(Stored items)

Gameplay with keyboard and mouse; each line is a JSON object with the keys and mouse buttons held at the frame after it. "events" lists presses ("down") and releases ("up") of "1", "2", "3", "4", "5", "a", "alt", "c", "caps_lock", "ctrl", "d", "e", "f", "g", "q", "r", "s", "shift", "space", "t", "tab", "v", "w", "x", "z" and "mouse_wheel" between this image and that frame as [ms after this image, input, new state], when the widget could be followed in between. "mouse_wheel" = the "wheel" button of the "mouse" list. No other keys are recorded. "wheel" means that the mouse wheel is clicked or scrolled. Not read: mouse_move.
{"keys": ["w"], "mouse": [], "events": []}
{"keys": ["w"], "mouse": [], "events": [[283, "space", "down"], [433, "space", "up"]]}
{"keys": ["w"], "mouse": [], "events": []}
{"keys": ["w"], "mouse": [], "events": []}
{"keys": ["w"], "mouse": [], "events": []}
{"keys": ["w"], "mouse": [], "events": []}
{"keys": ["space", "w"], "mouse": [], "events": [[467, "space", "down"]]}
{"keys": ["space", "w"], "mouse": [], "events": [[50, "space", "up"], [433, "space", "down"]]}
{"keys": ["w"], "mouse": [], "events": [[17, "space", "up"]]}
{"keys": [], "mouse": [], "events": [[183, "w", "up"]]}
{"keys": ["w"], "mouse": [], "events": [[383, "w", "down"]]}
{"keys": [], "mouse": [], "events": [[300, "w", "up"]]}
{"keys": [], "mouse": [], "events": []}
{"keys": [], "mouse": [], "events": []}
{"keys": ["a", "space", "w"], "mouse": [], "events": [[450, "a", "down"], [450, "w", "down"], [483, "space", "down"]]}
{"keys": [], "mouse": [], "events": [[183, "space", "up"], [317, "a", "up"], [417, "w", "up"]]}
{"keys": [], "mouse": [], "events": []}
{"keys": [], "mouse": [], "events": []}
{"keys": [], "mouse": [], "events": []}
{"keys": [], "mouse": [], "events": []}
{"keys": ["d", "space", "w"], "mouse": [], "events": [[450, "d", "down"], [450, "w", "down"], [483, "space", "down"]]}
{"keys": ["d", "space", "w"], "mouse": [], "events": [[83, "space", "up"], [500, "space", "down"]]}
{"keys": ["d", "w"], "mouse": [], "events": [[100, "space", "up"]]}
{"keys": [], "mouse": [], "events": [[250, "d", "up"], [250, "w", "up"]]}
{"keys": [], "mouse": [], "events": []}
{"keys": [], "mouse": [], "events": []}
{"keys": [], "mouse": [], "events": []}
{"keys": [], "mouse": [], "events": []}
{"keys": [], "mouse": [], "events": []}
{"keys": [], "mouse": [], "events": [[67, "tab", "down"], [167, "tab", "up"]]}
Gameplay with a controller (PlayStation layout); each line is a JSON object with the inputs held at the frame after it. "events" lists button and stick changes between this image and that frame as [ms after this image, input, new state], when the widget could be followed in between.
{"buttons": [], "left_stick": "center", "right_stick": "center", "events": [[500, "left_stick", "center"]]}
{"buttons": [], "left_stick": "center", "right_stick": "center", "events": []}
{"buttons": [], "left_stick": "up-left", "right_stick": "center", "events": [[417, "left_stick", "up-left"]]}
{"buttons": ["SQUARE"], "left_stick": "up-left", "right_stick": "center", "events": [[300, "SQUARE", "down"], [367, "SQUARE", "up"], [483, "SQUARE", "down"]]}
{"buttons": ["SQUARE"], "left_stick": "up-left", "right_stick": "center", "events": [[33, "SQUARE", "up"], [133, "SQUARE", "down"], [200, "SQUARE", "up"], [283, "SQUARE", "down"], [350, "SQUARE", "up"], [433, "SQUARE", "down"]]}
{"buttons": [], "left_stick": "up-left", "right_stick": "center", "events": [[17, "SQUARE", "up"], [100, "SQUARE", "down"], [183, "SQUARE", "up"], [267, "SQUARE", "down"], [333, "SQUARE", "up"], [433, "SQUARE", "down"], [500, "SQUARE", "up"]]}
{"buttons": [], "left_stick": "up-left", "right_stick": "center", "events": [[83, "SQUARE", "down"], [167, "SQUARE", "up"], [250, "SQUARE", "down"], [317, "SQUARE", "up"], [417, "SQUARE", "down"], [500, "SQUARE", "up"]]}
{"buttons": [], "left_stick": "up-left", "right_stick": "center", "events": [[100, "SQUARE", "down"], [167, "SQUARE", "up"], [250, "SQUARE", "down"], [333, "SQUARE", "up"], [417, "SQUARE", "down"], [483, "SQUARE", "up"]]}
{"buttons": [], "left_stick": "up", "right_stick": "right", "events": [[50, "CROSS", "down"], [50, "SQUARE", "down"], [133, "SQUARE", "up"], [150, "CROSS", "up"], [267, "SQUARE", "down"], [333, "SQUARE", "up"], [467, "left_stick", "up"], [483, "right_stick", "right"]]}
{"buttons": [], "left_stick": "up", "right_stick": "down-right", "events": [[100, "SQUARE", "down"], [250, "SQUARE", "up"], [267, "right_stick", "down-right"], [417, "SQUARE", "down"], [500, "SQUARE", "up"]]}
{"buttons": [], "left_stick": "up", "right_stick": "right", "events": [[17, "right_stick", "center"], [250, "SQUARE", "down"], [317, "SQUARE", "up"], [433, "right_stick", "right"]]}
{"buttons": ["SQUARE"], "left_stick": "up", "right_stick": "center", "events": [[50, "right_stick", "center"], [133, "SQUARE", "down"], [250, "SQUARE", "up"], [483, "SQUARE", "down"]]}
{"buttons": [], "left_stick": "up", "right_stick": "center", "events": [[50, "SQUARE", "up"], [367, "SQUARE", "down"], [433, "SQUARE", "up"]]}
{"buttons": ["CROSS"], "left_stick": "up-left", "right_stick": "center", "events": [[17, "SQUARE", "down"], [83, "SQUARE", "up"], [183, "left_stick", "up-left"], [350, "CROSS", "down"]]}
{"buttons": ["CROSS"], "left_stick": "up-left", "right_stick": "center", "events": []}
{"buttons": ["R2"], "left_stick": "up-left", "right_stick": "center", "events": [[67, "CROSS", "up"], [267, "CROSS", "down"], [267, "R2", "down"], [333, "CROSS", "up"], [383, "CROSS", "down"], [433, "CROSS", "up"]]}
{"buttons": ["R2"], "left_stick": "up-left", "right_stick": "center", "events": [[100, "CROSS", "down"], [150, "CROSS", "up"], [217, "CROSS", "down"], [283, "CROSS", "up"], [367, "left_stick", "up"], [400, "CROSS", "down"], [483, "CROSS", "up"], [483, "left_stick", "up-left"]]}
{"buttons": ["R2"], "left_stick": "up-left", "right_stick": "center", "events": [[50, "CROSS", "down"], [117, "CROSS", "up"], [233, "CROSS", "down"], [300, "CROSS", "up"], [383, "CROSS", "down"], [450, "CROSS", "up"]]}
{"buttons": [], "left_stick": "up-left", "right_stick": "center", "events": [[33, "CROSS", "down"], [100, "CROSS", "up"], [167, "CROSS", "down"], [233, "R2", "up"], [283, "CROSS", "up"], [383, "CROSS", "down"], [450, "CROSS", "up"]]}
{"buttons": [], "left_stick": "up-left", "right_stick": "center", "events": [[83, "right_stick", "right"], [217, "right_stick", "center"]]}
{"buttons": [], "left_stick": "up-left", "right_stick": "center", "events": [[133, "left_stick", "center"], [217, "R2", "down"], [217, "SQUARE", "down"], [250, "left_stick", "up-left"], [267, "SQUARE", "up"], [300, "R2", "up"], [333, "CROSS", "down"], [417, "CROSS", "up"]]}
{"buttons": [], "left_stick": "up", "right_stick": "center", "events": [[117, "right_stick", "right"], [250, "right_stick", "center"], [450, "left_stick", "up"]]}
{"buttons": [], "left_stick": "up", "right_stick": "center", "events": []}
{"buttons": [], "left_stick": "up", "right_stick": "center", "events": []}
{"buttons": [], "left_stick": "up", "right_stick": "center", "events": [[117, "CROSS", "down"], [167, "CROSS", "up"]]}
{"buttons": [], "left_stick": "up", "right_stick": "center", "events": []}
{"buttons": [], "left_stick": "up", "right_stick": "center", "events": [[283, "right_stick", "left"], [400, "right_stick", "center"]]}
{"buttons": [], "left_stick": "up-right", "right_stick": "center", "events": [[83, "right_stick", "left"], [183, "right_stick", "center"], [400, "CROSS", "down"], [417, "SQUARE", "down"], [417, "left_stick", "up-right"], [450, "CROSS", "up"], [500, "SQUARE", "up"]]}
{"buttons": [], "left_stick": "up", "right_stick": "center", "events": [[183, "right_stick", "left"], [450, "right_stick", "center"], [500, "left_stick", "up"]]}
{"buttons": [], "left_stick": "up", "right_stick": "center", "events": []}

◆ Task goal: Each line above that contains the word "after" should be returned.

◆ The answer:
Gameplay with keyboard and mouse; each line is a JSON object with the keys and mouse buttons held at the frame after it. "events" lists presses ("down") and releases ("up") of "1", "2", "3", "4", "5", "a", "alt", "c", "caps_lock", "ctrl", "d", "e", "f", "g", "q", "r", "s", "shift", "space", "t", "tab", "v", "w", "x", "z" and "mouse_wheel" between this image and that frame as [ms after this image, input, new state], when the widget could be followed in between. "mouse_wheel" = the "wheel" button of the "mouse" list. No other keys are recorded. "wheel" means that the mouse wheel is clicked or scrolled. Not read: mouse_move.
Gameplay with a controller (PlayStation layout); each line is a JSON object with the inputs held at the frame after it. "events" lists button and stick changes between this image and that frame as [ms after this image, input, new state], when the widget could be followed in between.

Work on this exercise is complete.